Outras vozes acusam Mayorga de oportunismo, por vir agora acusar o jogador depois de ter aceitado o seu dinheiro há nove anos. Mas o que nos deve incomodar mais: esse pretenso cinismo ou a possibilidade de Ronaldo ter comprado o silêncio de uma vítima de violação? Se o fez para escapar ileso a um crime, devemos conformar-nos que os ricos e poderosos possam prevaricar à vontade e comprar um cartão “saída da prisão” com uma mala cheia de dinheiro? Quem aceita este oportuno atalho poderá mesmo queixar-se de oportunismo?
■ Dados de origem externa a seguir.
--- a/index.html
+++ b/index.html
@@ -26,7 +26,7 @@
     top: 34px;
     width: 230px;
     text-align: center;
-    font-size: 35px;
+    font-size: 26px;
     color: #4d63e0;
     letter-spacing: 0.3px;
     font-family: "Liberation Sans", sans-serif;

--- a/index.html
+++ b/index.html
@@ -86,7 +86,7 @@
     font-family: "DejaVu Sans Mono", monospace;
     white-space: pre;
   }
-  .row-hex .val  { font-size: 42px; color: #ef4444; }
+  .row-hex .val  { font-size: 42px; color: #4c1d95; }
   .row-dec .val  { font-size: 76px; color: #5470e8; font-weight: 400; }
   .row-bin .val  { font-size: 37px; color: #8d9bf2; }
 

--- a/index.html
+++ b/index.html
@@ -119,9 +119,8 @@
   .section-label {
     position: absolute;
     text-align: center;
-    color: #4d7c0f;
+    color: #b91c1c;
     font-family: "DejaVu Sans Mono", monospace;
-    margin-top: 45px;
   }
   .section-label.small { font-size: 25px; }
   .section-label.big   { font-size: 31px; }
Significa isto que são verdadeiras AS ACUSAÇÕES que pendem sobre Ronaldo? Ou será a americana uma chantagista que seduziu o futebolista com um plano em mente? Não sabemos, embora seja certo que, se está a mentir, a americana arrisca arruinar a sua vida. O que sabemos é que há nesta história mais interrogações do que certezas. Serão os exames médicos (que revelam escoriações múltiplas no ânus) suficientes para gerar a convicção num juiz de que a penetração anal não foi consentida? E terá Ronaldo confessado o crime aos seus advogados, admitindo que a mulher “disse ‘não’ e ‘pára’ várias vezes” e se queixou de ele a ter “forçado”, como revelam os documentos obtidos pela “Der Spiegel”? Se se comprovar que são verdadeiros, não deveríamos precisar de um desfecho judicial para abominar o comportamento do jogador.
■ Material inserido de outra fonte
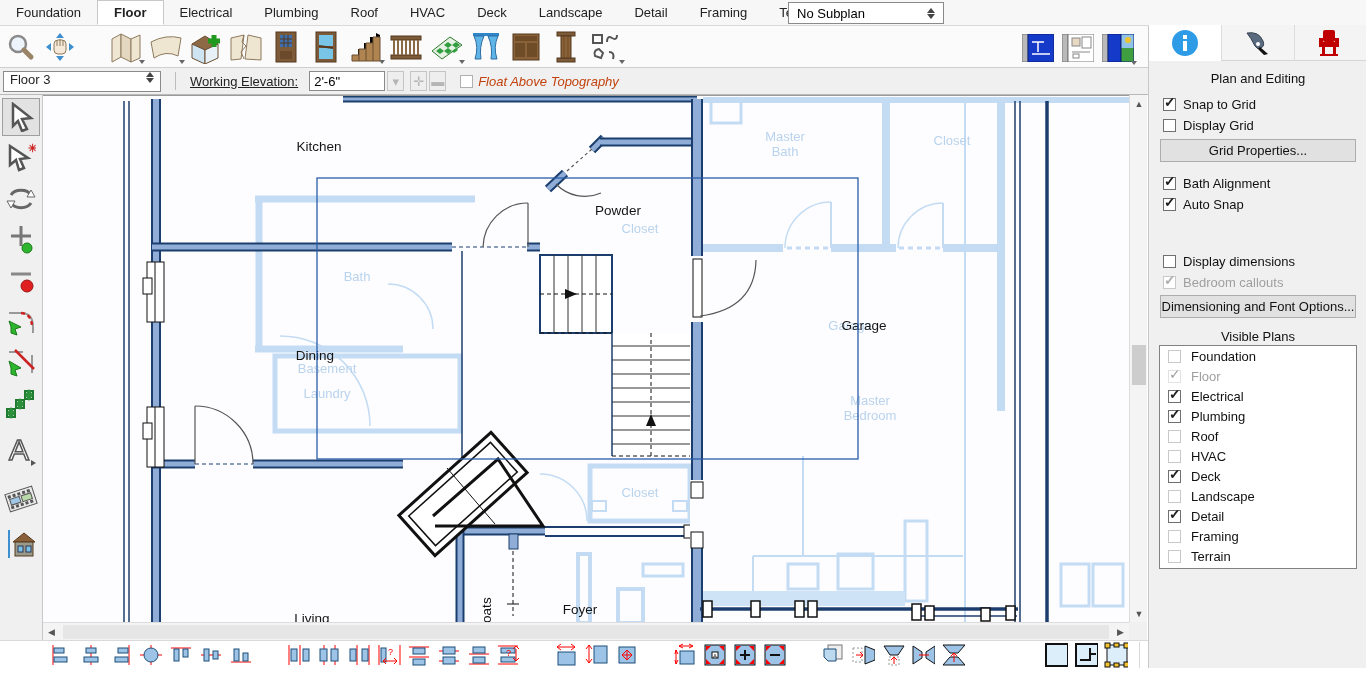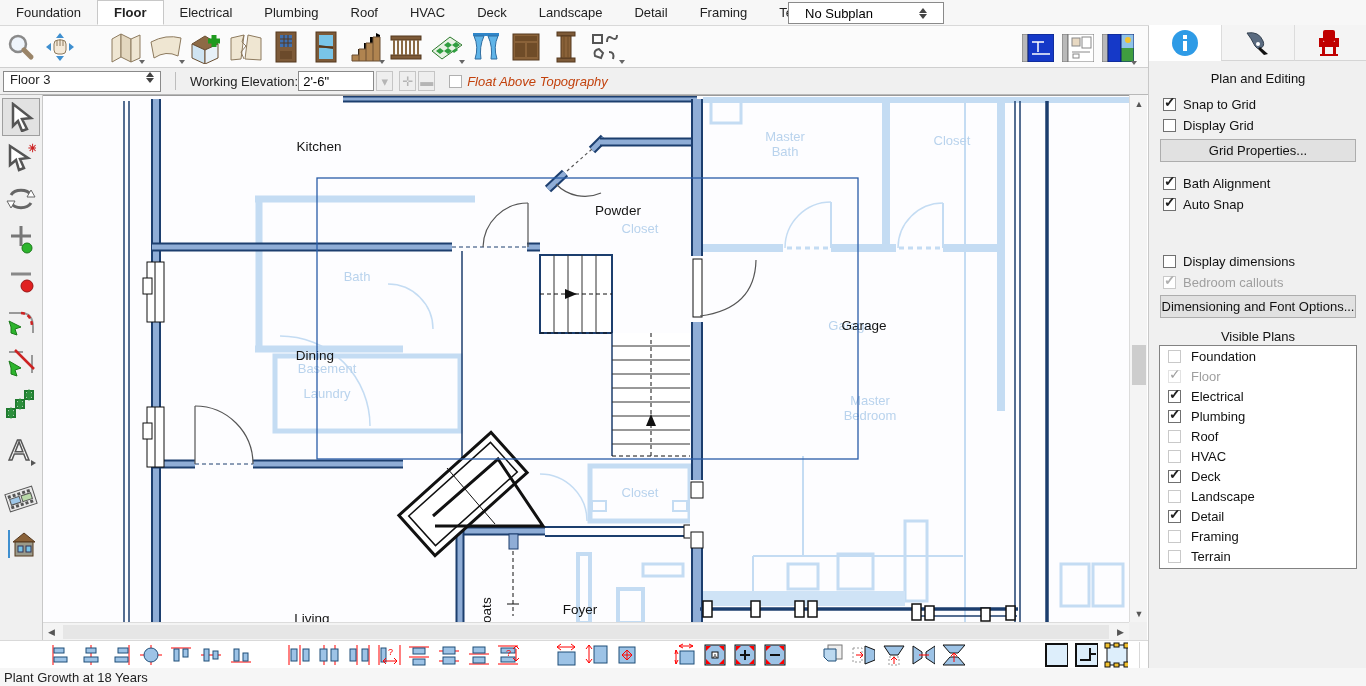--- a/index.html
+++ b/index.html
@@ -10,7 +10,7 @@
   #tabbar { position:absolute; left:0; top:0; width:1366px; height:26px; background:#f7f7f7; border-bottom:1px solid #d9d9d9; display:flex; align-items:stretch; }
   .tab { padding:0 16px; font-size:13px; color:#222; display:flex; align-items:center; cursor:default; }
   .tab.active { background:#fff; border:1px solid #c8c8c8; border-bottom:1px solid #fff; font-weight:bold; }
-  #subplan { position:absolute; left:788px; top:2px; width:156px; height:22px; background:#fff; border:1px solid #8a8a8a; font-size:13px; display:flex; align-items:center; padding:0 16px; }
+  #subplan { position:absolute; left:788px; top:2px; width:156px; height:22px; background:#fff; border:1px solid #8a8a8a; font-size:13px; display:flex; align-items:center; padding:0 8px; }
   #subplan .spin { margin-left:auto; display:flex; flex-direction:column; gap:1px; }
   .tri-up { width:0;height:0;border-left:4px solid transparent;border-right:4px solid transparent;border-bottom:5px solid #444; }
   .tri-dn { width:0;height:0;border-left:4px solid transparent;border-right:4px solid transparent;border-top:5px solid #444; }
O que é hoje evidente é que é impossível varrer esta história para baixo do tapete, esperando que ela desapareça, como aconteceu há ano e meio quando a “Der Spiegel” denunciou pela primeira vez o caso e os agentes de Ronaldo o classificaram como “fantasia jornalística”. Se Ronaldo é, de facto, inocente, merece que sobre ele não recaia qualquer suspeita – e uma indemnização pelos danos causados à sua imagem. Se é culpado, merece a condenação de todos nós. Sem exceção. Que seja um profissional digno da nossa admiração não nos deve toldar a razão.